=== PROBLEM DESCRIPTION ===
Can you reproduce every line of the material below, character for character, without changing anything?

Collected data entries
──────────────────────────────

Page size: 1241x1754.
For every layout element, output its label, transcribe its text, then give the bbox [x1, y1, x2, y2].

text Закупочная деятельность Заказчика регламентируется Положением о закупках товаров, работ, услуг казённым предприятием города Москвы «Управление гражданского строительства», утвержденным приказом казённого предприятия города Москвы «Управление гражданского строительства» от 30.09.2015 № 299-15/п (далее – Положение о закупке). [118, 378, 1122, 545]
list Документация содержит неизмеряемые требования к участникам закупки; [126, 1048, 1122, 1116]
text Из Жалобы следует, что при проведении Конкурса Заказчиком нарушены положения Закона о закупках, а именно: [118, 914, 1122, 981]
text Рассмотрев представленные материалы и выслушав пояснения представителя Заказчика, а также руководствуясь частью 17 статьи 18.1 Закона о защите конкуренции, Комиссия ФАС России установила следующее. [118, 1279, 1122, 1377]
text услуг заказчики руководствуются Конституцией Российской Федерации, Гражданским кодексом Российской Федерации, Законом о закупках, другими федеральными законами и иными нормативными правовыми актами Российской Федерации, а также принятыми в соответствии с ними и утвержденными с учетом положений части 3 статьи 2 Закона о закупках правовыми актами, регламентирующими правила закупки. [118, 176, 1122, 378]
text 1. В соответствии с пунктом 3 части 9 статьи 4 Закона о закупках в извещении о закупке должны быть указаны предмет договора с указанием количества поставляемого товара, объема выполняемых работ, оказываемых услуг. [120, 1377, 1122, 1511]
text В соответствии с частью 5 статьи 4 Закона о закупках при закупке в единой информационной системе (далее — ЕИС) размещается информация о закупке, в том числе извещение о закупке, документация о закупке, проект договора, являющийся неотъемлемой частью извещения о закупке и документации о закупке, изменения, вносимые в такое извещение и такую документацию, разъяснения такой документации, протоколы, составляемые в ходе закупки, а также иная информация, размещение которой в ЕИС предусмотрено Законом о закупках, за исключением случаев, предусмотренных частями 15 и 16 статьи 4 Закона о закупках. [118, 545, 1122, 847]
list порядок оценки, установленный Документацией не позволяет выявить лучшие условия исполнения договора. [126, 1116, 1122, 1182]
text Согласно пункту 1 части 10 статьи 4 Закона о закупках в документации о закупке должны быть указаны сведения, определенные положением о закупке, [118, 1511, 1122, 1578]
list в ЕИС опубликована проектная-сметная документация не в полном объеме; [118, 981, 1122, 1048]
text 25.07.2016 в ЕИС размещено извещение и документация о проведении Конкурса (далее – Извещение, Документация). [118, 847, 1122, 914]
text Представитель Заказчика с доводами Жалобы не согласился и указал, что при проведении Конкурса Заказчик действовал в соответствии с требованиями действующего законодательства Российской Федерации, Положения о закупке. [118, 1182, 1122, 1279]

──────────────────────────────

=== SOLVED PROBLEM ===
Page size: 1241x1754.
For every layout element, output its label, transcribe its text, then give the bbox [x1, y1, x2, y2].

text Закупочная деятельность Заказчика регламентируется Положением о закупках товаров, работ, услуг казённым предприятием города Москвы «Управление гражданского строительства», утвержденным приказом казённого предприятия города Москвы «Управление гражданского строительства» от 30.09.2015 № 299-15/п (далее – Положение о закупке). [118, 378, 1122, 545]
list Документация содержит неизмеряемые требования к участникам закупки; [126, 1048, 1122, 1116]
text Из Жалобы следует, что при проведении Конкурса Заказчиком нарушены положения Закона о закупках, а именно: [118, 914, 1122, 981]
text Рассмотрев представленные материалы и выслушав пояснения представителя Заказчика, а также руководствуясь частью 17 статьи 18.1 Закона о защите конкуренции, Комиссия ФАС России установила следующее. [118, 1279, 1122, 1377]
text услуг заказчики руководствуются Конституцией Российской Федерации, Гражданским кодексом Российской Федерации, Законом о закупках, другими федеральными законами и иными нормативными правовыми актами Российской Федерации, а также принятыми в соответствии с ними и утвержденными с учетом положений части 3 статьи 2 Закона о закупках правовыми актами, регламентирующими правила закупки. [118, 176, 1122, 378]
text 1. В соответствии с пунктом 3 части 9 статьи 4 Закона о закупках в извещении о закупке должны быть указаны предмет договора с указанием количества поставляемого товара, объема выполняемых работ, оказываемых услуг. [120, 1377, 1122, 1511]
text В соответствии с частью 5 статьи 4 Закона о закупках при закупке в единой информационной системе (далее — ЕИС) размещается информация о закупке, в том числе извещение о закупке, документация о закупке, проект договора, являющийся неотъемлемой частью извещения о закупке и документации о закупке, изменения, вносимые в такое извещение и такую документацию, разъяснения такой документации, протоколы, составляемые в ходе закупки, а также иная информация, размещение которой в ЕИС предусмотрено Законом о закупках, за исключением случаев, предусмотренных частями 15 и 16 статьи 4 Закона о закупках. [118, 545, 1122, 847]
list порядок оценки, установленный Документацией не позволяет выявить лучшие условия исполнения договора. [126, 1116, 1122, 1182]
text Согласно пункту 1 части 10 статьи 4 Закона о закупках в документации о закупке должны быть указаны сведения, определенные положением о закупке, [118, 1511, 1122, 1578]
list в ЕИС опубликована проектная-сметная документация не в полном объеме; [118, 981, 1122, 1048]
text 25.07.2016 в ЕИС размещено извещение и документация о проведении Конкурса (далее – Извещение, Документация). [118, 847, 1122, 914]
text Представитель Заказчика с доводами Жалобы не согласился и указал, что при проведении Конкурса Заказчик действовал в соответствии с требованиями действующего законодательства Российской Федерации, Положения о закупке. [118, 1182, 1122, 1279]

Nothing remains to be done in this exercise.